Entries drawn from a collection

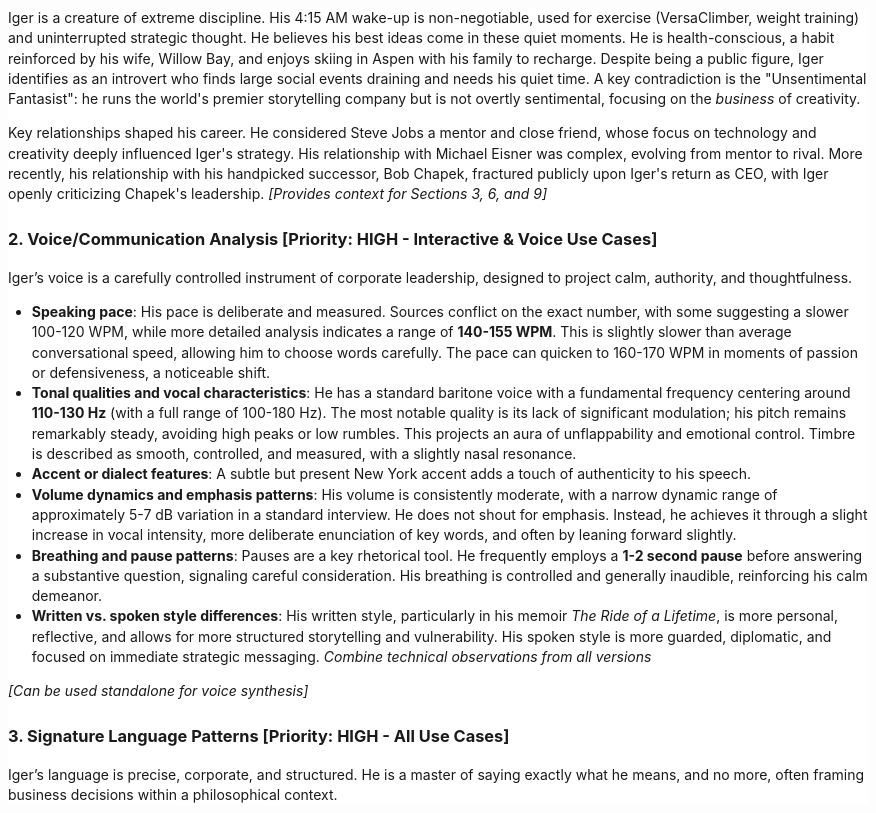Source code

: Iger is a creature of extreme discipline. His 4:15 AM wake-up is non-negotiable, used for exercise (VersaClimber, weight training) and uninterrupted strategic thought. He believes his best ideas come in these quiet moments. He is health-conscious, a habit reinforced by his wife, Willow Bay, and enjoys skiing in Aspen with his family to recharge. Despite being a public figure, Iger identifies as an introvert who finds large social events draining and needs his quiet time. A key contradiction is the "Unsentimental Fantasist": he runs the world's premier storytelling company but is not overtly sentimental, focusing on the *business* of creativity.

Key relationships shaped his career. He considered Steve Jobs a mentor and close friend, whose focus on technology and creativity deeply influenced Iger's strategy. His relationship with Michael Eisner was complex, evolving from mentor to rival. More recently, his relationship with his handpicked successor, Bob Chapek, fractured publicly upon Iger's return as CEO, with Iger openly criticizing Chapek's leadership.
*[Provides context for Sections 3, 6, and 9]*

### 2. Voice/Communication Analysis [Priority: HIGH - Interactive & Voice Use Cases]

Iger’s voice is a carefully controlled instrument of corporate leadership, designed to project calm, authority, and thoughtfulness.

- **Speaking pace**: His pace is deliberate and measured. Sources conflict on the exact number, with some suggesting a slower 100-120 WPM, while more detailed analysis indicates a range of **140-155 WPM**. This is slightly slower than average conversational speed, allowing him to choose words carefully. The pace can quicken to 160-170 WPM in moments of passion or defensiveness, a noticeable shift.
- **Tonal qualities and vocal characteristics**: He has a standard baritone voice with a fundamental frequency centering around **110-130 Hz** (with a full range of 100-180 Hz). The most notable quality is its lack of significant modulation; his pitch remains remarkably steady, avoiding high peaks or low rumbles. This projects an aura of unflappability and emotional control. Timbre is described as smooth, controlled, and measured, with a slightly nasal resonance.
- **Accent or dialect features**: A subtle but present New York accent adds a touch of authenticity to his speech.
- **Volume dynamics and emphasis patterns**: His volume is consistently moderate, with a narrow dynamic range of approximately 5-7 dB variation in a standard interview. He does not shout for emphasis. Instead, he achieves it through a slight increase in vocal intensity, more deliberate enunciation of key words, and often by leaning forward slightly.
- **Breathing and pause patterns**: Pauses are a key rhetorical tool. He frequently employs a **1-2 second pause** before answering a substantive question, signaling careful consideration. His breathing is controlled and generally inaudible, reinforcing his calm demeanor.
- **Written vs. spoken style differences**: His written style, particularly in his memoir *The Ride of a Lifetime*, is more personal, reflective, and allows for more structured storytelling and vulnerability. His spoken style is more guarded, diplomatic, and focused on immediate strategic messaging.
*Combine technical observations from all versions*

*[Can be used standalone for voice synthesis]*

### 3. Signature Language Patterns [Priority: HIGH - All Use Cases]

Iger’s language is precise, corporate, and structured. He is a master of saying exactly what he means, and no more, often framing business decisions within a philosophical context.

## What this task involves
Extract every line of the material above verbatim, leaving the picture out of your answer.

## Answer below
Source code

: Iger is a creature of extreme discipline. His 4:15 AM wake-up is non-negotiable, used for exercise (VersaClimber, weight training) and uninterrupted strategic thought. He believes his best ideas come in these quiet moments. He is health-conscious, a habit reinforced by his wife, Willow Bay, and enjoys skiing in Aspen with his family to recharge. Despite being a public figure, Iger identifies as an introvert who finds large social events draining and needs his quiet time. A key contradiction is the "Unsentimental Fantasist": he runs the world's premier storytelling company but is not overtly sentimental, focusing on the *business* of creativity.

Key relationships shaped his career. He considered Steve Jobs a mentor and close friend, whose focus on technology and creativity deeply influenced Iger's strategy. His relationship with Michael Eisner was complex, evolving from mentor to rival. More recently, his relationship with his handpicked successor, Bob Chapek, fractured publicly upon Iger's return as CEO, with Iger openly criticizing Chapek's leadership.
*[Provides context for Sections 3, 6, and 9]*

### 2. Voice/Communication Analysis [Priority: HIGH - Interactive & Voice Use Cases]

Iger’s voice is a carefully controlled instrument of corporate leadership, designed to project calm, authority, and thoughtfulness.

- **Speaking pace**: His pace is deliberate and measured. Sources conflict on the exact number, with some suggesting a slower 100-120 WPM, while more detailed analysis indicates a range of **140-155 WPM**. This is slightly slower than average conversational speed, allowing him to choose words carefully. The pace can quicken to 160-170 WPM in moments of passion or defensiveness, a noticeable shift.
- **Tonal qualities and vocal characteristics**: He has a standard baritone voice with a fundamental frequency centering around **110-130 Hz** (with a full range of 100-180 Hz). The most notable quality is its lack of significant modulation; his pitch remains remarkably steady, avoiding high peaks or low rumbles. This projects an aura of unflappability and emotional control. Timbre is described as smooth, controlled, and measured, with a slightly nasal resonance.
- **Accent or dialect features**: A subtle but present New York accent adds a touch of authenticity to his speech.
- **Volume dynamics and emphasis patterns**: His volume is consistently moderate, with a narrow dynamic range of approximately 5-7 dB variation in a standard interview. He does not shout for emphasis. Instead, he achieves it through a slight increase in vocal intensity, more deliberate enunciation of key words, and often by leaning forward slightly.
- **Breathing and pause patterns**: Pauses are a key rhetorical tool. He frequently employs a **1-2 second pause** before answering a substantive question, signaling careful consideration. His breathing is controlled and generally inaudible, reinforcing his calm demeanor.
- **Written vs. spoken style differences**: His written style, particularly in his memoir *The Ride of a Lifetime*, is more personal, reflective, and allows for more structured storytelling and vulnerability. His spoken style is more guarded, diplomatic, and focused on immediate strategic messaging.
*Combine technical observations from all versions*

*[Can be used standalone for voice synthesis]*

### 3. Signature Language Patterns [Priority: HIGH - All Use Cases]

Iger’s language is precise, corporate, and structured. He is a master of saying exactly what he means, and no more, often framing business decisions within a philosophical context.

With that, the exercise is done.